4 Comments leave one →
  1. 5 September 2012 2:54 am

    I don’t believe that Christians give a darn about Sunday Trading. Years ago I was a union official in North Queensland. There was Sunday Trading then only in the Brisbane CBD. Trading hours were the province of the Industrial Commission. When Sunday trading was proposed – pushed particularly by Woolworths who wanted 24 hour trading as well – for the rest of Queensland, the full bench of the Queensland Industrial Commission travelled the state to seek views. Now this was not a particularly formal affair. Anyone could walk in off the street and put their views to the Commission. To the best of my knowledge, the only Christian voice – well, specifically and notably Christian voice – was from a Catholic priest from a small parish outside Cairns. Certainly none from those who call themselves bible-believing Christians.

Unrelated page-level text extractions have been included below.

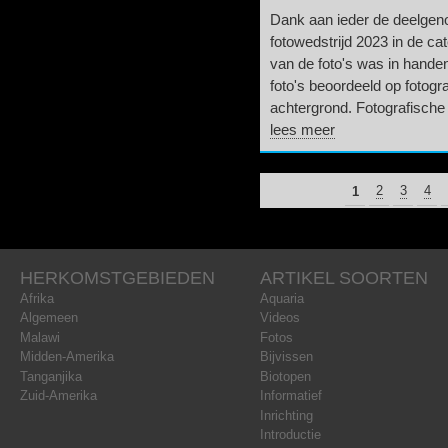
Dank aan ieder de deelge
fotowedstrijd 2023 in de ca
van de foto's was in hande
foto's beoordeeld op fotogra
achtergrond. Fotografische k
lees meer
PAGINA'S
1
2
3
4
HERKOMSTGEBIEDEN
ARTIKEL SOORTEN
Afrika
Aquaria
Algemeen
Videos
Malawi
Fotos
Midden-Amerika
Bijvissen
Tanganjika
Biotopen
Zuid-Amerika
Informatief
Inrichting
Introductie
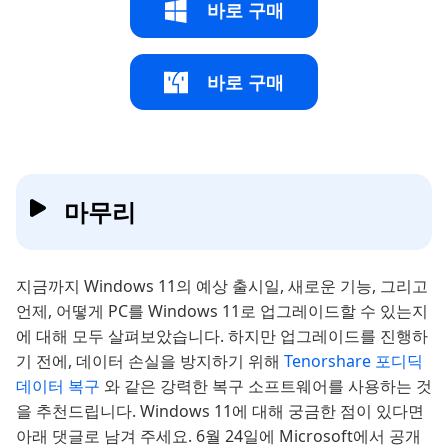
바로 구매
바로 구매
마무리
지금까지 Windows 11의 예상 출시일, 새로운 기능, 그리고
언제, 어떻게 PC를 Windows 11로 업그레이드할 수 있는지
에 대해 모두 살펴보았습니다. 하지만 업그레이드를 진행하
기 전에, 데이터 손실을 방지하기 위해
Tenorshare 포디딕
데이터 복구
와 같은 강력한 복구 소프트웨어를 사용하는 것
을 추천드립니다. Windows 11에 대해 궁금한 점이 있다면
아래 댓글로 남겨 주세요. 6월 24일에 Microsoft에서 공개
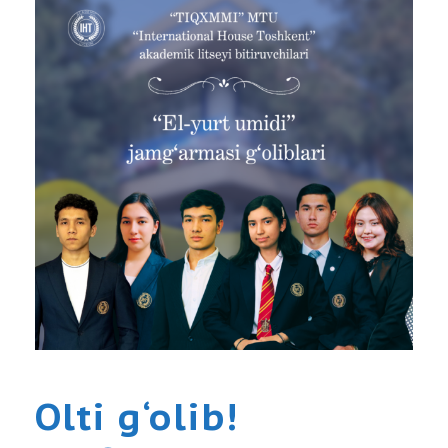
Olti g‘olib!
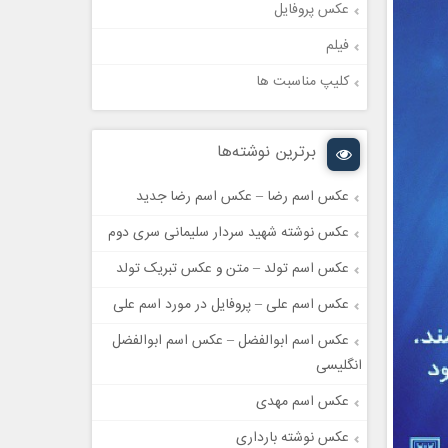
عکس پروفایل
فیلم
کلیپ مناسبت ها
برترین نوشته‌ها
عکس اسم رضا – عکس اسم رضا جدید
عکس نوشته شهید سردار سلیمانی سری دوم
عکس اسم تولد – متن و عکس تبریک تولد
عکس اسم علی – پروفایل در مورد اسم علی
عکس اسم ابوالفضل – عکس اسم ابوالفضل
انگلیسی
عکس اسم مهدی
عکس نوشته بارداری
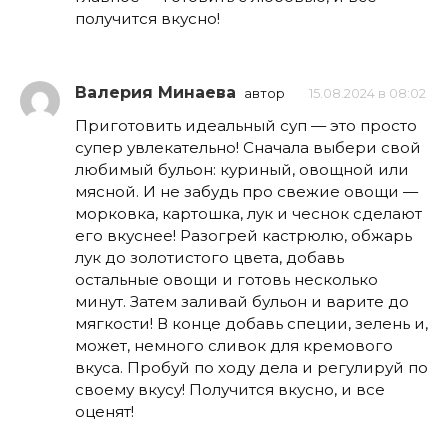
получится вкусно!
Валерия Минаева
автор
15.08.2024 в 08:02
Приготовить идеальный суп — это просто
супер увлекательно! Сначала выбери свой
любимый бульон: куриный, овощной или
мясной. И не забудь про свежие овощи —
морковка, картошка, лук и чеснок сделают
его вкуснее! Разогрей кастрюлю, обжарь
лук до золотистого цвета, добавь
остальные овощи и готовь несколько
минут. Затем заливай бульон и варите до
мягкости! В конце добавь специи, зелень и,
может, немного сливок для кремового
вкуса. Пробуй по ходу дела и регулируй по
своему вкусу! Получится вкусно, и все
оценят!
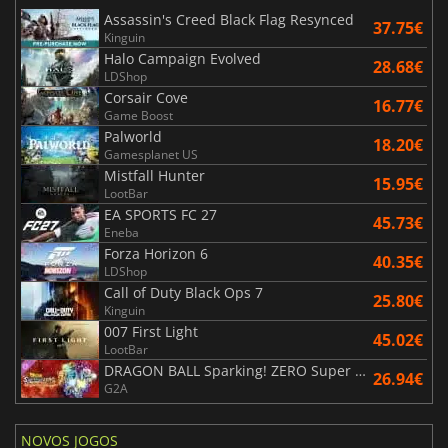
Assassin's Creed Black Flag Resynced
37.75€
Kinguin
Halo Campaign Evolved
28.68€
LDShop
Corsair Cove
16.77€
Game Boost
Palworld
18.20€
Gamesplanet US
Mistfall Hunter
15.95€
LootBar
EA SPORTS FC 27
45.73€
Eneba
Forza Horizon 6
40.35€
LDShop
Call of Duty Black Ops 7
25.80€
Kinguin
007 First Light
45.02€
LootBar
DRAGON BALL Sparking! ZERO Super Limit Breaking NEO
26.94€
G2A
NOVOS JOGOS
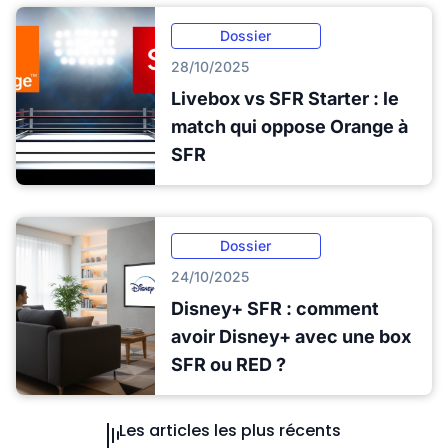
Dossier
28/10/2025
Livebox vs SFR Starter : le
match qui oppose Orange à
SFR
Dossier
24/10/2025
Disney+ SFR : comment
avoir Disney+ avec une box
SFR ou RED ?
Les articles les plus récents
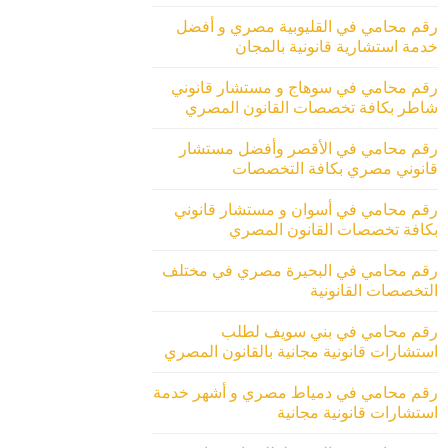
رقم محامي في القليوبية مصري و أفضل
خدمة استشارية قانونية بالمجان
رقم محامي في سوهاج و مستشار قانوني
شاطر بكافة تخصصات القانون المصري
رقم محامي في الأقصر وأفضل مستشار
قانوني مصري بكافة التخصصات
رقم محامي في أسوان و مستشار قانوني
بكافة تخصصات القانون المصري
رقم محامي في البحيرة مصري في مختلف
التخصصات القانونية
رقم محامي في بني سويف لطلب
استشارات قانونية مجانية بالقانون المصري
رقم محامي في دمياط مصري و أشهر خدمة
استشارات قانونية مجانية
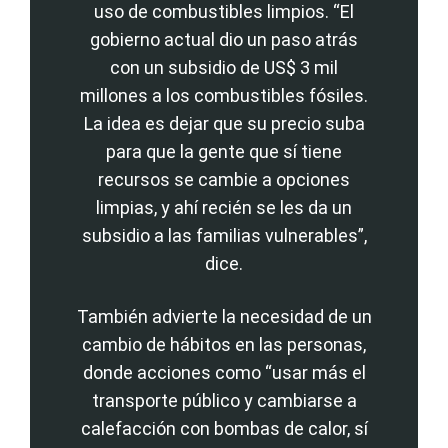
uso de combustibles limpios. “El
gobierno actual dio un paso atrás
con un subsidio de US$ 3 mil
millones a los combustibles fósiles.
La idea es dejar que su precio suba
para que la gente que sí tiene
recursos se cambie a opciones
limpias, y ahí recién se les da un
subsidio a las familias vulnerables”,
dice.
También advierte la necesidad de un
cambio de hábitos en las personas,
donde acciones como “usar más el
transporte público y cambiarse a
calefacción con bombas de calor, sí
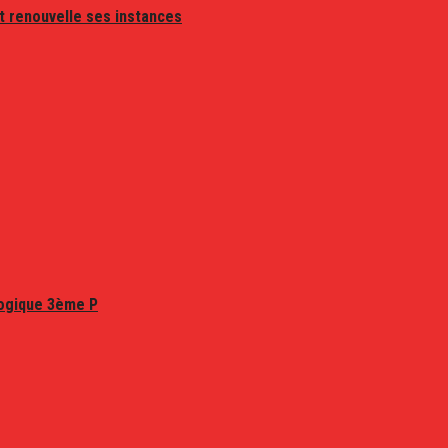
t renouvelle ses instances
logique 3ème P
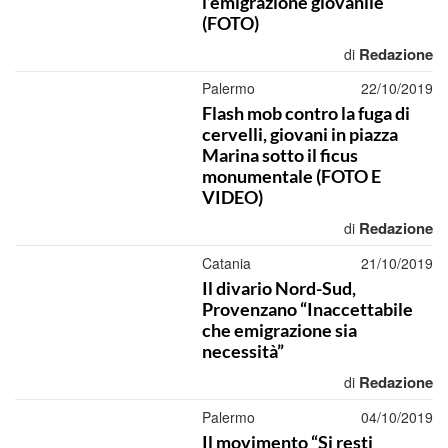
l’emigrazione giovanile
(FOTO)
Redazione
di
Palermo
22/10/2019
Flash mob contro la fuga di
cervelli, giovani in piazza
Marina sotto il ficus
monumentale (FOTO E
VIDEO)
Redazione
di
Catania
21/10/2019
Il divario Nord-Sud,
Provenzano “Inaccettabile
che emigrazione sia
necessità”
Redazione
di
Palermo
04/10/2019
Il movimento “Si resti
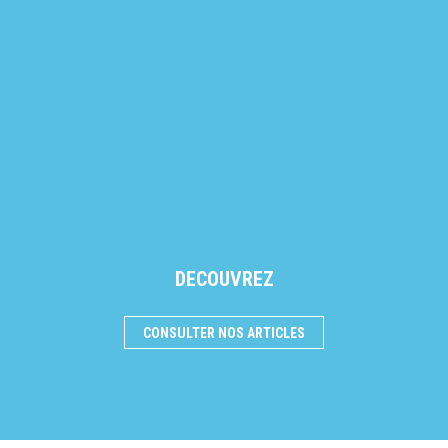
DECOUVREZ
CONSULTER NOS ARTICLES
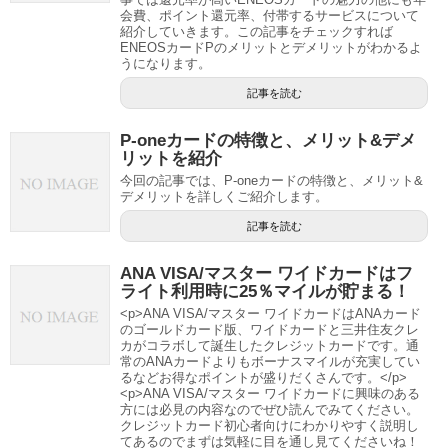
会費、ポイント還元率、付帯するサービスについて
紹介していきます。この記事をチェックすれば
ENEOSカードPのメリットとデメリットがわかるよ
うになります。
記事を読む
P-oneカードの特徴と、メリット&デメ
リットを紹介
今回の記事では、P-oneカードの特徴と、メリット&
デメリットを詳しくご紹介します。
記事を読む
ANA VISA/マスター ワイドカードはフ
ライト利用時に25％マイルが貯まる！
<p>ANA VISA/マスター ワイドカードはANAカード
のゴールドカード版、ワイドカードと三井住友クレ
カがコラボして誕生したクレジットカードです。通
常のANAカードよりもボーナスマイルが充実してい
るなどお得なポイントが盛りだくさんです。</p>
<p>ANA VISA/マスター ワイドカードに興味のある
方には必見の内容なのでぜひ読んでみてください。
クレジットカード初心者向けにわかりやすく説明し
てあるのでまずは気軽に目を通し見てくださいね！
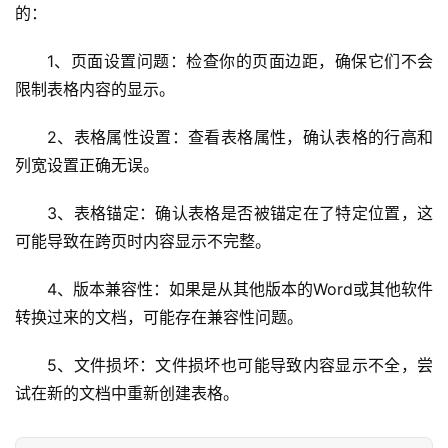
的：
1、页面设置问题：检查你的页面边距，确保它们不会
限制表格内容的显示。
2、表格属性设置：查看表格属性，确认表格的行高和
列宽设置正确无误。
3、表格锚定：确认表格是否被锚定在了特定位置，这
可能导致在跨页时内容显示不完整。
4、版本兼容性：如果是从其他版本的Word或其他软件
转换过来的文档，可能存在兼容性问题。
5、文件损坏：文件损坏也可能导致内容显示不全，尝
试在新的文档中重新创建表格。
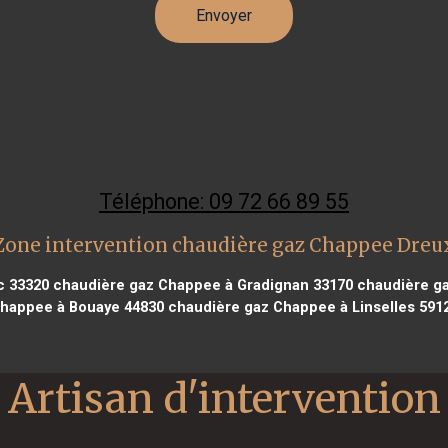
Téléphone: 09 72 66 89 55
Zone intervention chaudière gaz Chappee Dreu
c 33320
chaudière gaz Chappee à Gradignan 33170
chaudière ga
happee à Bouaye 44830
chaudière gaz Chappee à Linselles 591
Artisan d'intervention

    There seem to be a lot of Christians who claim that they keep the Sabbath but just not on Sunday – and it doesn’t matter what day.

    I recall a conversation with a former 7th Day Adventist woman a few years ago. She described quite fondly Sabbaths in Warburton – a beautiful part of the world outside Melbourne where Adventists had a hospital and quite a significant community. There would be church in the morning, gathering in someone’s home for lunch, lovely walks and conversation in the afternoon. It was then that it hit me. We are not meant to celebrate the Sabbath in isolation on any old day of the week. It is something which can only be fully realised in community. And not just participating in formal ritual and/or gatherings but in sharing that slowness and peacefulness in the company of others.

    Certainly, if we don’t get the idea of sabbath right, we are not going to get the idea of Jubilee – the sabbath of sabbaths right. Getting Jubilee right is, in my view, an imperative for Christians concerned about our interaction with landscapes, plants, agriculture, other species. I commend to readers Maria Harris’s beautiful little book “Proclaim Jubilee! – a spirituality for the 21st Century”.

    On the matter of Woolworths, I would like to know more about the South African Woolworths. I know that our Woolworths here in Australia is specifically Australian and not connected to the American company. However, Woolworths here in Australia has always kept up a close relationship with Walmart who has some notably bad workplace practices not only in its home country of the USA but in China as well. A former Woolworths CEO who sits on the Board of the Woolworths company, Australian LIquor Group, sits on the Board of WalMart. This man is Roger Corbett. I keep a watching brief on Roger believing him to be, arguably, the most influential man in Australia because of his various board positions. You can see what I have written about him if you go to this link. —> http://goo.gl/TlOaL

    • 5 September 2012 3:48 pm

      I too don’t know if there is any link between SA and Australian Woolworths, but from the sound of it they have the same lousy labour practices.

  2. Proudly South African permalink
    6 September 2012 9:47 pm

    This is the job advert started the uproar:
    http://woolworths.pnet.co.za/index.php?s=advert_view&g=3910&x=1626647&i=1696&pop=1
    It says only “African Black” candidates should apply.

    The South African WW is modeled on the Australian version though they are not legally related. Check the wikipedia page.